How’s your faith level?

Rate yourself with a number: 0 meaning barely maintaining any to 10, full strength faith. Then let me give you some encouragement.

Matthew 17:20

  • Jesus healed people but his disciples failed.  Why?
  • He replied, ‘Because you have so little faith. ‘
  • Even then and there, in the company of the Lord himself his disciples could not muster enough faith.

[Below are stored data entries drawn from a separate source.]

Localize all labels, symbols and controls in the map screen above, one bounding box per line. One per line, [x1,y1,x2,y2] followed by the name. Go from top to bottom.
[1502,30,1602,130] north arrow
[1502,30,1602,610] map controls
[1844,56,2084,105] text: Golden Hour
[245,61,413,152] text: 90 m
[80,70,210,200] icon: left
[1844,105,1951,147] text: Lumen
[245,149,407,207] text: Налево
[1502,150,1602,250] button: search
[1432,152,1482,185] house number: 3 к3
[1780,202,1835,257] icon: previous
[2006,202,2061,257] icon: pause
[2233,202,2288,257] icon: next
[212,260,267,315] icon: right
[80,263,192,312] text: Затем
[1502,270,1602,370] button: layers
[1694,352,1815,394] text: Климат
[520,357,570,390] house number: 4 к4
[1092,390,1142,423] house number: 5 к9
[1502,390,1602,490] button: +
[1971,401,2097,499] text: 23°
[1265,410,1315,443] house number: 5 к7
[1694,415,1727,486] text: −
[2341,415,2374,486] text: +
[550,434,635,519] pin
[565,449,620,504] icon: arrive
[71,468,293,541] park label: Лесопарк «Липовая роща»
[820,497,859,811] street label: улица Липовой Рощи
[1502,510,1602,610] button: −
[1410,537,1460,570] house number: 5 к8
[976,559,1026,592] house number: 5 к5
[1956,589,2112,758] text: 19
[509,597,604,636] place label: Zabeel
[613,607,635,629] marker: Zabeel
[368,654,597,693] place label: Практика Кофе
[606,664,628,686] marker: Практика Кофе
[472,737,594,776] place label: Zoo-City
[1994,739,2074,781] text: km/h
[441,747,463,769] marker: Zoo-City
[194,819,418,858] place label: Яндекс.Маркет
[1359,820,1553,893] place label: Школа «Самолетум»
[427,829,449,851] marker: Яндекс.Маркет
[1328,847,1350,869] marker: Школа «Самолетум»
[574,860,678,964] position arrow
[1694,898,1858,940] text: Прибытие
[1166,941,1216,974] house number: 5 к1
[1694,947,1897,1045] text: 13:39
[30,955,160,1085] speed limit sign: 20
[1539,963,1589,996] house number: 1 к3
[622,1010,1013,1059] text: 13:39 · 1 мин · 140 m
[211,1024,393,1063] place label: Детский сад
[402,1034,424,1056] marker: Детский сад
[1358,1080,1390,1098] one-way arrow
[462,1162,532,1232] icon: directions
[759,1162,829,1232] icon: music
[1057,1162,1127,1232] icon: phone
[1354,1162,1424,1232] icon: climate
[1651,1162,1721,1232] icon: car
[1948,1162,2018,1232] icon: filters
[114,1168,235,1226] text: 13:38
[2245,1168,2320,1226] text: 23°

Jesus rebuked his disciples often for their lack of faith.
  • If you have the same problem then you are in exalted company – don’t feel too bad about it!

Matthew 6:25-34

“Why pray when you can worry?”

Jesus told us not to worry.

  • 32For the pagans run after all these things like food and drink or clothes or life in way, and your heavenly Father knows that you need them.  You are more important to God than kings, flowers and sparrows: God provides their needs so he will certainly provide yours. Have faith in your loving Heavenly Father. 34Therefore do not worry about tomorrow, for tomorrow will worry about itself. Each day has enough trouble of its own.
  • Move from faith level to faith level.  Get your priorities right:
  • 33But seek first his kingdom and his righteousness, and all these things will be given to you as well. 

Faith works:

Matthew 9

  • 2 the friends of the paralysed man lowered him down through the roof.  Jesus said it was the faith of these friends and it was this faith that led to the man being healed
  • 22. A woman who had been subject to bleeding for 12 years touched the hem of Jesus garment.  He said, “take heart, daughter, your faith has healed you”.
  • 29. Two blind men declared they had faith that Jesus could heal them. Jesus said, “according to your faith let it be done to you” and they were healed.
  • But in Jesus home town not many miracles were done because of their lack of faith.

How to build your faith

  1. Ask for faith
  2. Mark 9: 21Jesus asked the boy’s father, ‘How long has he been like this?’ ‘From childhood,’ he answered. 22‘It has often thrown him into fire or water to kill him. But if you can do anything, take pity on us and help us.’ 23  ‘ “If you can”?’ said Jesus. ‘Everything is possible for one who believes.’ 24Immediately the boy’s father exclaimed, ‘I do believe; help me overcome my unbelief!’
  3. Ephesians 2: 8For it is by grace you have been saved, through faith – and this is not from yourselves, it is the gift of God – 9not by works, so that no-one can boast. 
    1. It is a gift from the Holy Spirit:
  • Read the Bible
  • It encourages faith in so many places
  • It is the trustworthy, inspired word of God
  • It shows you the truth, not opinions, interpretations or misinformation
  • Practice it
  • You will never know if your faith is any good until you try it out, practice it, live by it.
  • James 2:14What good is it, my brothers and sisters, if someone claims to have faith but has no deeds? Can such faith save them? 15Suppose a brother or a sister is without clothes and daily food. 16If one of you says to them, ‘Go in peace; keep warm and well fed,’ but does nothing about their physical needs, what good is it? 17In the same way, faith by itself, if it is not accompanied by action, is dead.

Conclusion

  • Faith is NOT believing something you know isn’t true
  • Our faith is based on truth, on reality, on reason, on the one true, creator God. 
  • Our faith is based on Jesus our Saviour who is himself the way, the truth and the life.